Дезертир
Почти сразу «ДА» защелкал, предупреждая о наличии впереди сильной аномалии. Сафик выругался на незнакомом товарищам языке и взял левее. Километр блуждания между аномалиями может превратиться и в три, и в десять, а солнце все ниже.
4Никита потянулся, хрустнув суставами, и почувствовал, что камуфляж заметно отсырел. Почти стемнело. Он затоптал окурок, закинул на плечо косу и пошел к сержантам. Алиханов уже спал, Хвостенко напевал что-то, прутиком переворачивая в костре картошку.
– Тебе кого, чума? – На Никиту обратил внимание только Толоконников. – Грибочки чернобыльские пришел у «дедов» тыздить?
– Темно. Косить больше нельзя, не видно ничего.
– Ну и иди тогда в жопу. В казарме скажи, что мы остались план перевыполнять… И это, косы чтобы в каптерку поставил, понял?
– Так точно.
– Завтра… – вдруг отвлекся от костра Хвостенко. – Завтра надо его к аборигенам послать.
– Да ты сам абориген! – заржал пьяный Толоконников.
– Разговорчики, товарищ сержант! Самогон у них хороший, а этот – говно, только Али срубает. Слышь, Нефедов? Утром после развода идешь в парк, там выбираешь инструмент какой-нибудь и чапаешь с ним к соседям. Чтобы вечером был тут с дозой. И не меньше трех литров, ты понял? У «дедушки» день рождения.
– Да ты что?! – восхитился Толоконников. – А меня приглашаешь? А бабы будут?

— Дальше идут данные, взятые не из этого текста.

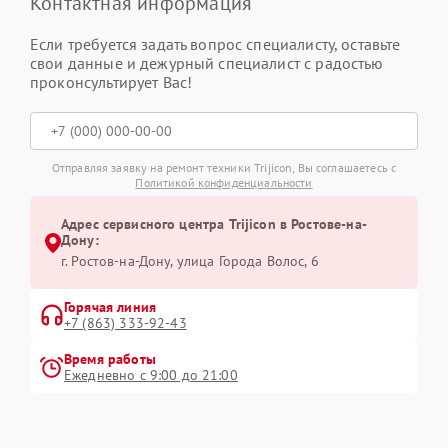
Контактная информация
Если требуется задать вопрос специалисту, оставьте
свои данные и дежурный специалист с радостью
проконсультирует Вас!
Отправляя заявку на ремонт техники Trijicon, Вы соглашаетесь с
Политикой конфиденциальности
Адрес сервисного центра Trijicon в Ростове-на-
Дону:
г. Ростов-на-Дону, улица Города Волос, 6
Горячая линия
+7 (863) 333-92-43
Время работы
Ежедневно с 9:00 до 21:00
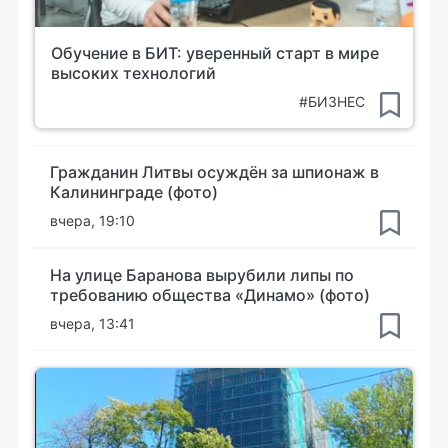
Обучение в БИТ: уверенный старт в мире
высоких технологий
#БИЗНЕС
Гражданин Литвы осуждён за шпионаж в
Калининграде (фото)
вчера, 19:10
На улице Баранова вырубили липы по
требованию общества «Динамо» (фото)
вчера, 13:41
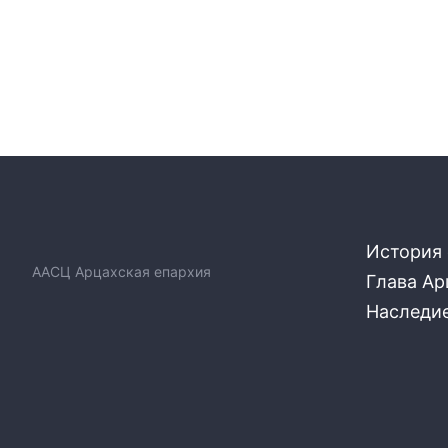
История
ААСЦ Арцахская епархия
Глава Ар
Наследи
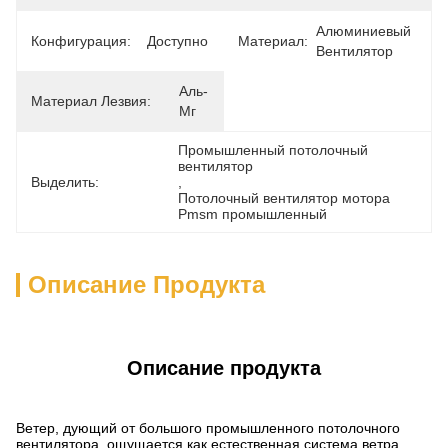
Алюминиевый 
Конфигурация:
Доступно
Материал:
Вентилятор
Аль-
Материал Лезвия:
Мг
Промышленный потолочный 
вентилятор
Выделить:
, 
Потолочный вентилятор мотора 
Pmsm промышленный
Описание Продукта
Описание продукта
Ветер, дующий от большого промышленного потолочного
вентилятора, ощущается как естественная система ветра,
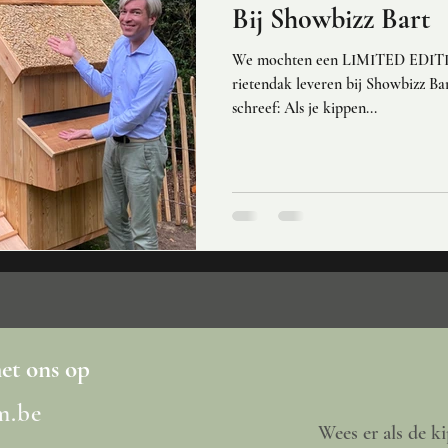
Bij Showbizz Bart
We mochten een LIMITED EDITI
rietendak leveren bij Showbizz Bart, die er het volgende over
schreef: Als je kippen...
t ons op
m.be
Wees er als de ki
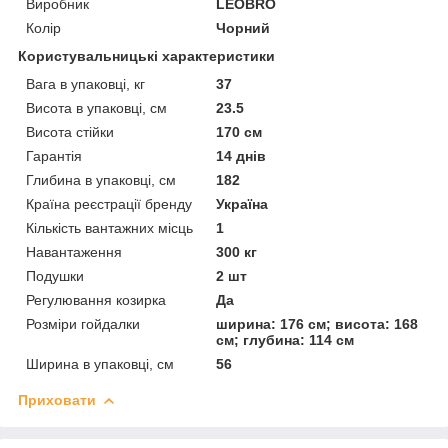
Виробник
LEOBRO
Колір
Чорний
Користувальницькі характеристики
Вага в упаковці, кг
37
Висота в упаковці, см
23.5
Висота стійки
170 см
Гарантія
14 днів
Глибина в упаковці, см
182
Країна реєстрації бренду
Україна
Кількість вантажних місць
1
Навантаження
300 кг
Подушки
2 шт
Регулювання козирка
Да
Розміри гойдалки
ширина: 176 см; висота: 168
см; глубина: 114 см
Ширина в упаковці, см
56
Приховати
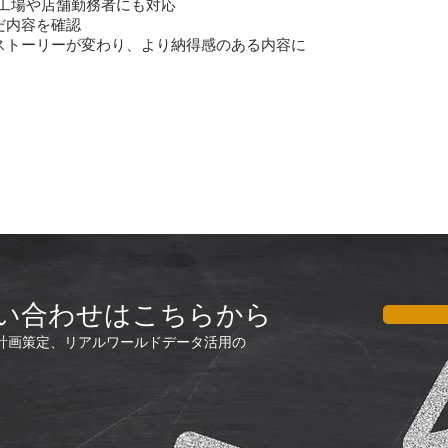
、工場や店舗勤務者にも対応
だ内容を確認
ストーリーが変わり、より納得感のある内容に
い合わせはこちらから
計画策定、リアルワールドデータ活用の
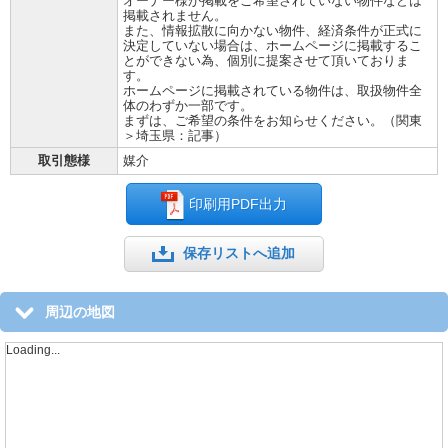
オーナー様が掲載をご希望されていない物件などは
掲載されません。
また、情報拡散に向かない物件、経済条件が正式に
決定していない場合は、ホームページに掲載するこ
とができない為、個別に提案させて頂いておりま
す。
ホームページに掲載されている物件は、取扱物件全
体のわずか一部です。
まずは、ご希望の条件をお知らせください。（関東
＞埼玉県：記事）
取引態様
媒介
印刷用PDF出力
保存リストへ追加
周辺の地図
Loading...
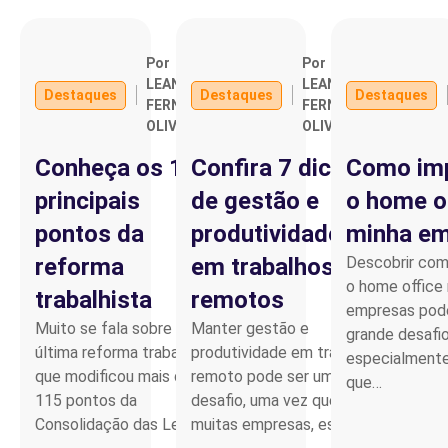
Por
Por
LEANDRO
LEANDRO
Destaques
Destaques
Destaques
FERNANDO
FERNANDO
OLIVEIRA
OLIVEIRA
Conheça os 10
Confira 7 dicas
Como imp
principais
de gestão e
o home o
pontos da
produtividade
minha e
reforma
em trabalhos
Descobrir com
o home office
trabalhista
remotos
empresas pod
Muito se fala sobre a
Manter gestão e
grande desafio
última reforma trabalhista,
produtividade em trabalho
especialmente
que modificou mais de
remoto pode ser um
que…
115 pontos da
desafio, uma vez que, para
Consolidação das Leis…
muitas empresas, essa…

– Баб ты приведешь, с Зоны. Для себя и Али. А потом… Ты чего стоишь-то, боец, не ясно что-то?
– Я… – Никита почесал в затылке, едва не раскроив руку о косу. – Ваня, в парке мне ведь не дадут ничего.
– А у тебя там друган, Удунов-чмо. Вот пусть он тебя как друга выручит, – усмехнулся Хвостенко. – Меня чужие проблемы не волнуют, понимаешь? «Дедушке» надо самогона. «Дедушка» сказал тебе, где железок взять на обмен. Не сможешь – ну забашляй аборигенам налом или еще как.
– Жопу подставь! – снова заржал Толоконников. – Там есть такой Кравец, большой типа спец!
– Слушаюсь.
Никита собрал косы и побрел к казарме. Час от часу не легче. Даже если удастся увести из парка у взвода техподдержки инструмент (а кто взял – узнают, да сам же Хвостенко и сдаст), даже если Никита благополучно доберется до соседей, то в спецбатальоне местных ВС за болотцем, по которому частенько постреливают со Второй линии, все равно ничего не дадут. Просто заберут инструмент и пнут на дорожку, вот и все. Если бы Хвостенко сам пришел – другое дело, договорились бы. А посылать Никиту бесполезно, аборигены знают, что он в своем батальоне чмошит.
– Блин! – Никита почувствовал, как в душе у него закипает что-то нехорошее, опасное. – Блин! Блин!
Он решил никуда не идти. Скажет: забыл, заспал. Может, Хвостенко и сам не вспомнит. А бить будут все равно – не за самогон, так за покос. Зато в парке не придется отдуваться, там за кражу инструмента действительно могут на четыре кости поставить. Кравец этот… Кравец, контрактник, вообще зверь, был несколько раз у них, в гости приезжал. Животное, тварь дебильная. У соседей уже двое повесились по его милости.
На Никиту накатило. Он выронил косы, сел на корточки, обхватив голову, и завыл. Так дальше нельзя, нельзя… «Деды» собираются на дембель, от этого совсем на службу положили, дурнее становятся день ото дня. И загонят однажды на то болотце – что Никита сделает? Сами-то ездят через Вторую линию, а его загонят, и тогда придется узнать, кто там так громко чавкает и чем. Добро еще, если автомат позволят с собой взять. В части бытовала история про мало`го, которого за какие-то грехи года три назад тогдашние дембеля связали и на болоте ночью оставили. Утром там лежали ноги и верхняя часть туловища, а всю середку будто бритвой выхватили. Сказки? Вряд ли. Востряков исчез уже на памяти Никиты, только берет нашли, а в берете – его рыжую макушку. Пошел Востряков мимо болотца, прямо вдоль Первой линии на блокпост соседей папироску стрельнуть – пьяный, конечно. Аборигены потом клялись, что он не появился, а расстояния-то там было – метров триста. Хотя, конечно, могли, даже обязаны были открыть огонь на поражение, но где тогда тело?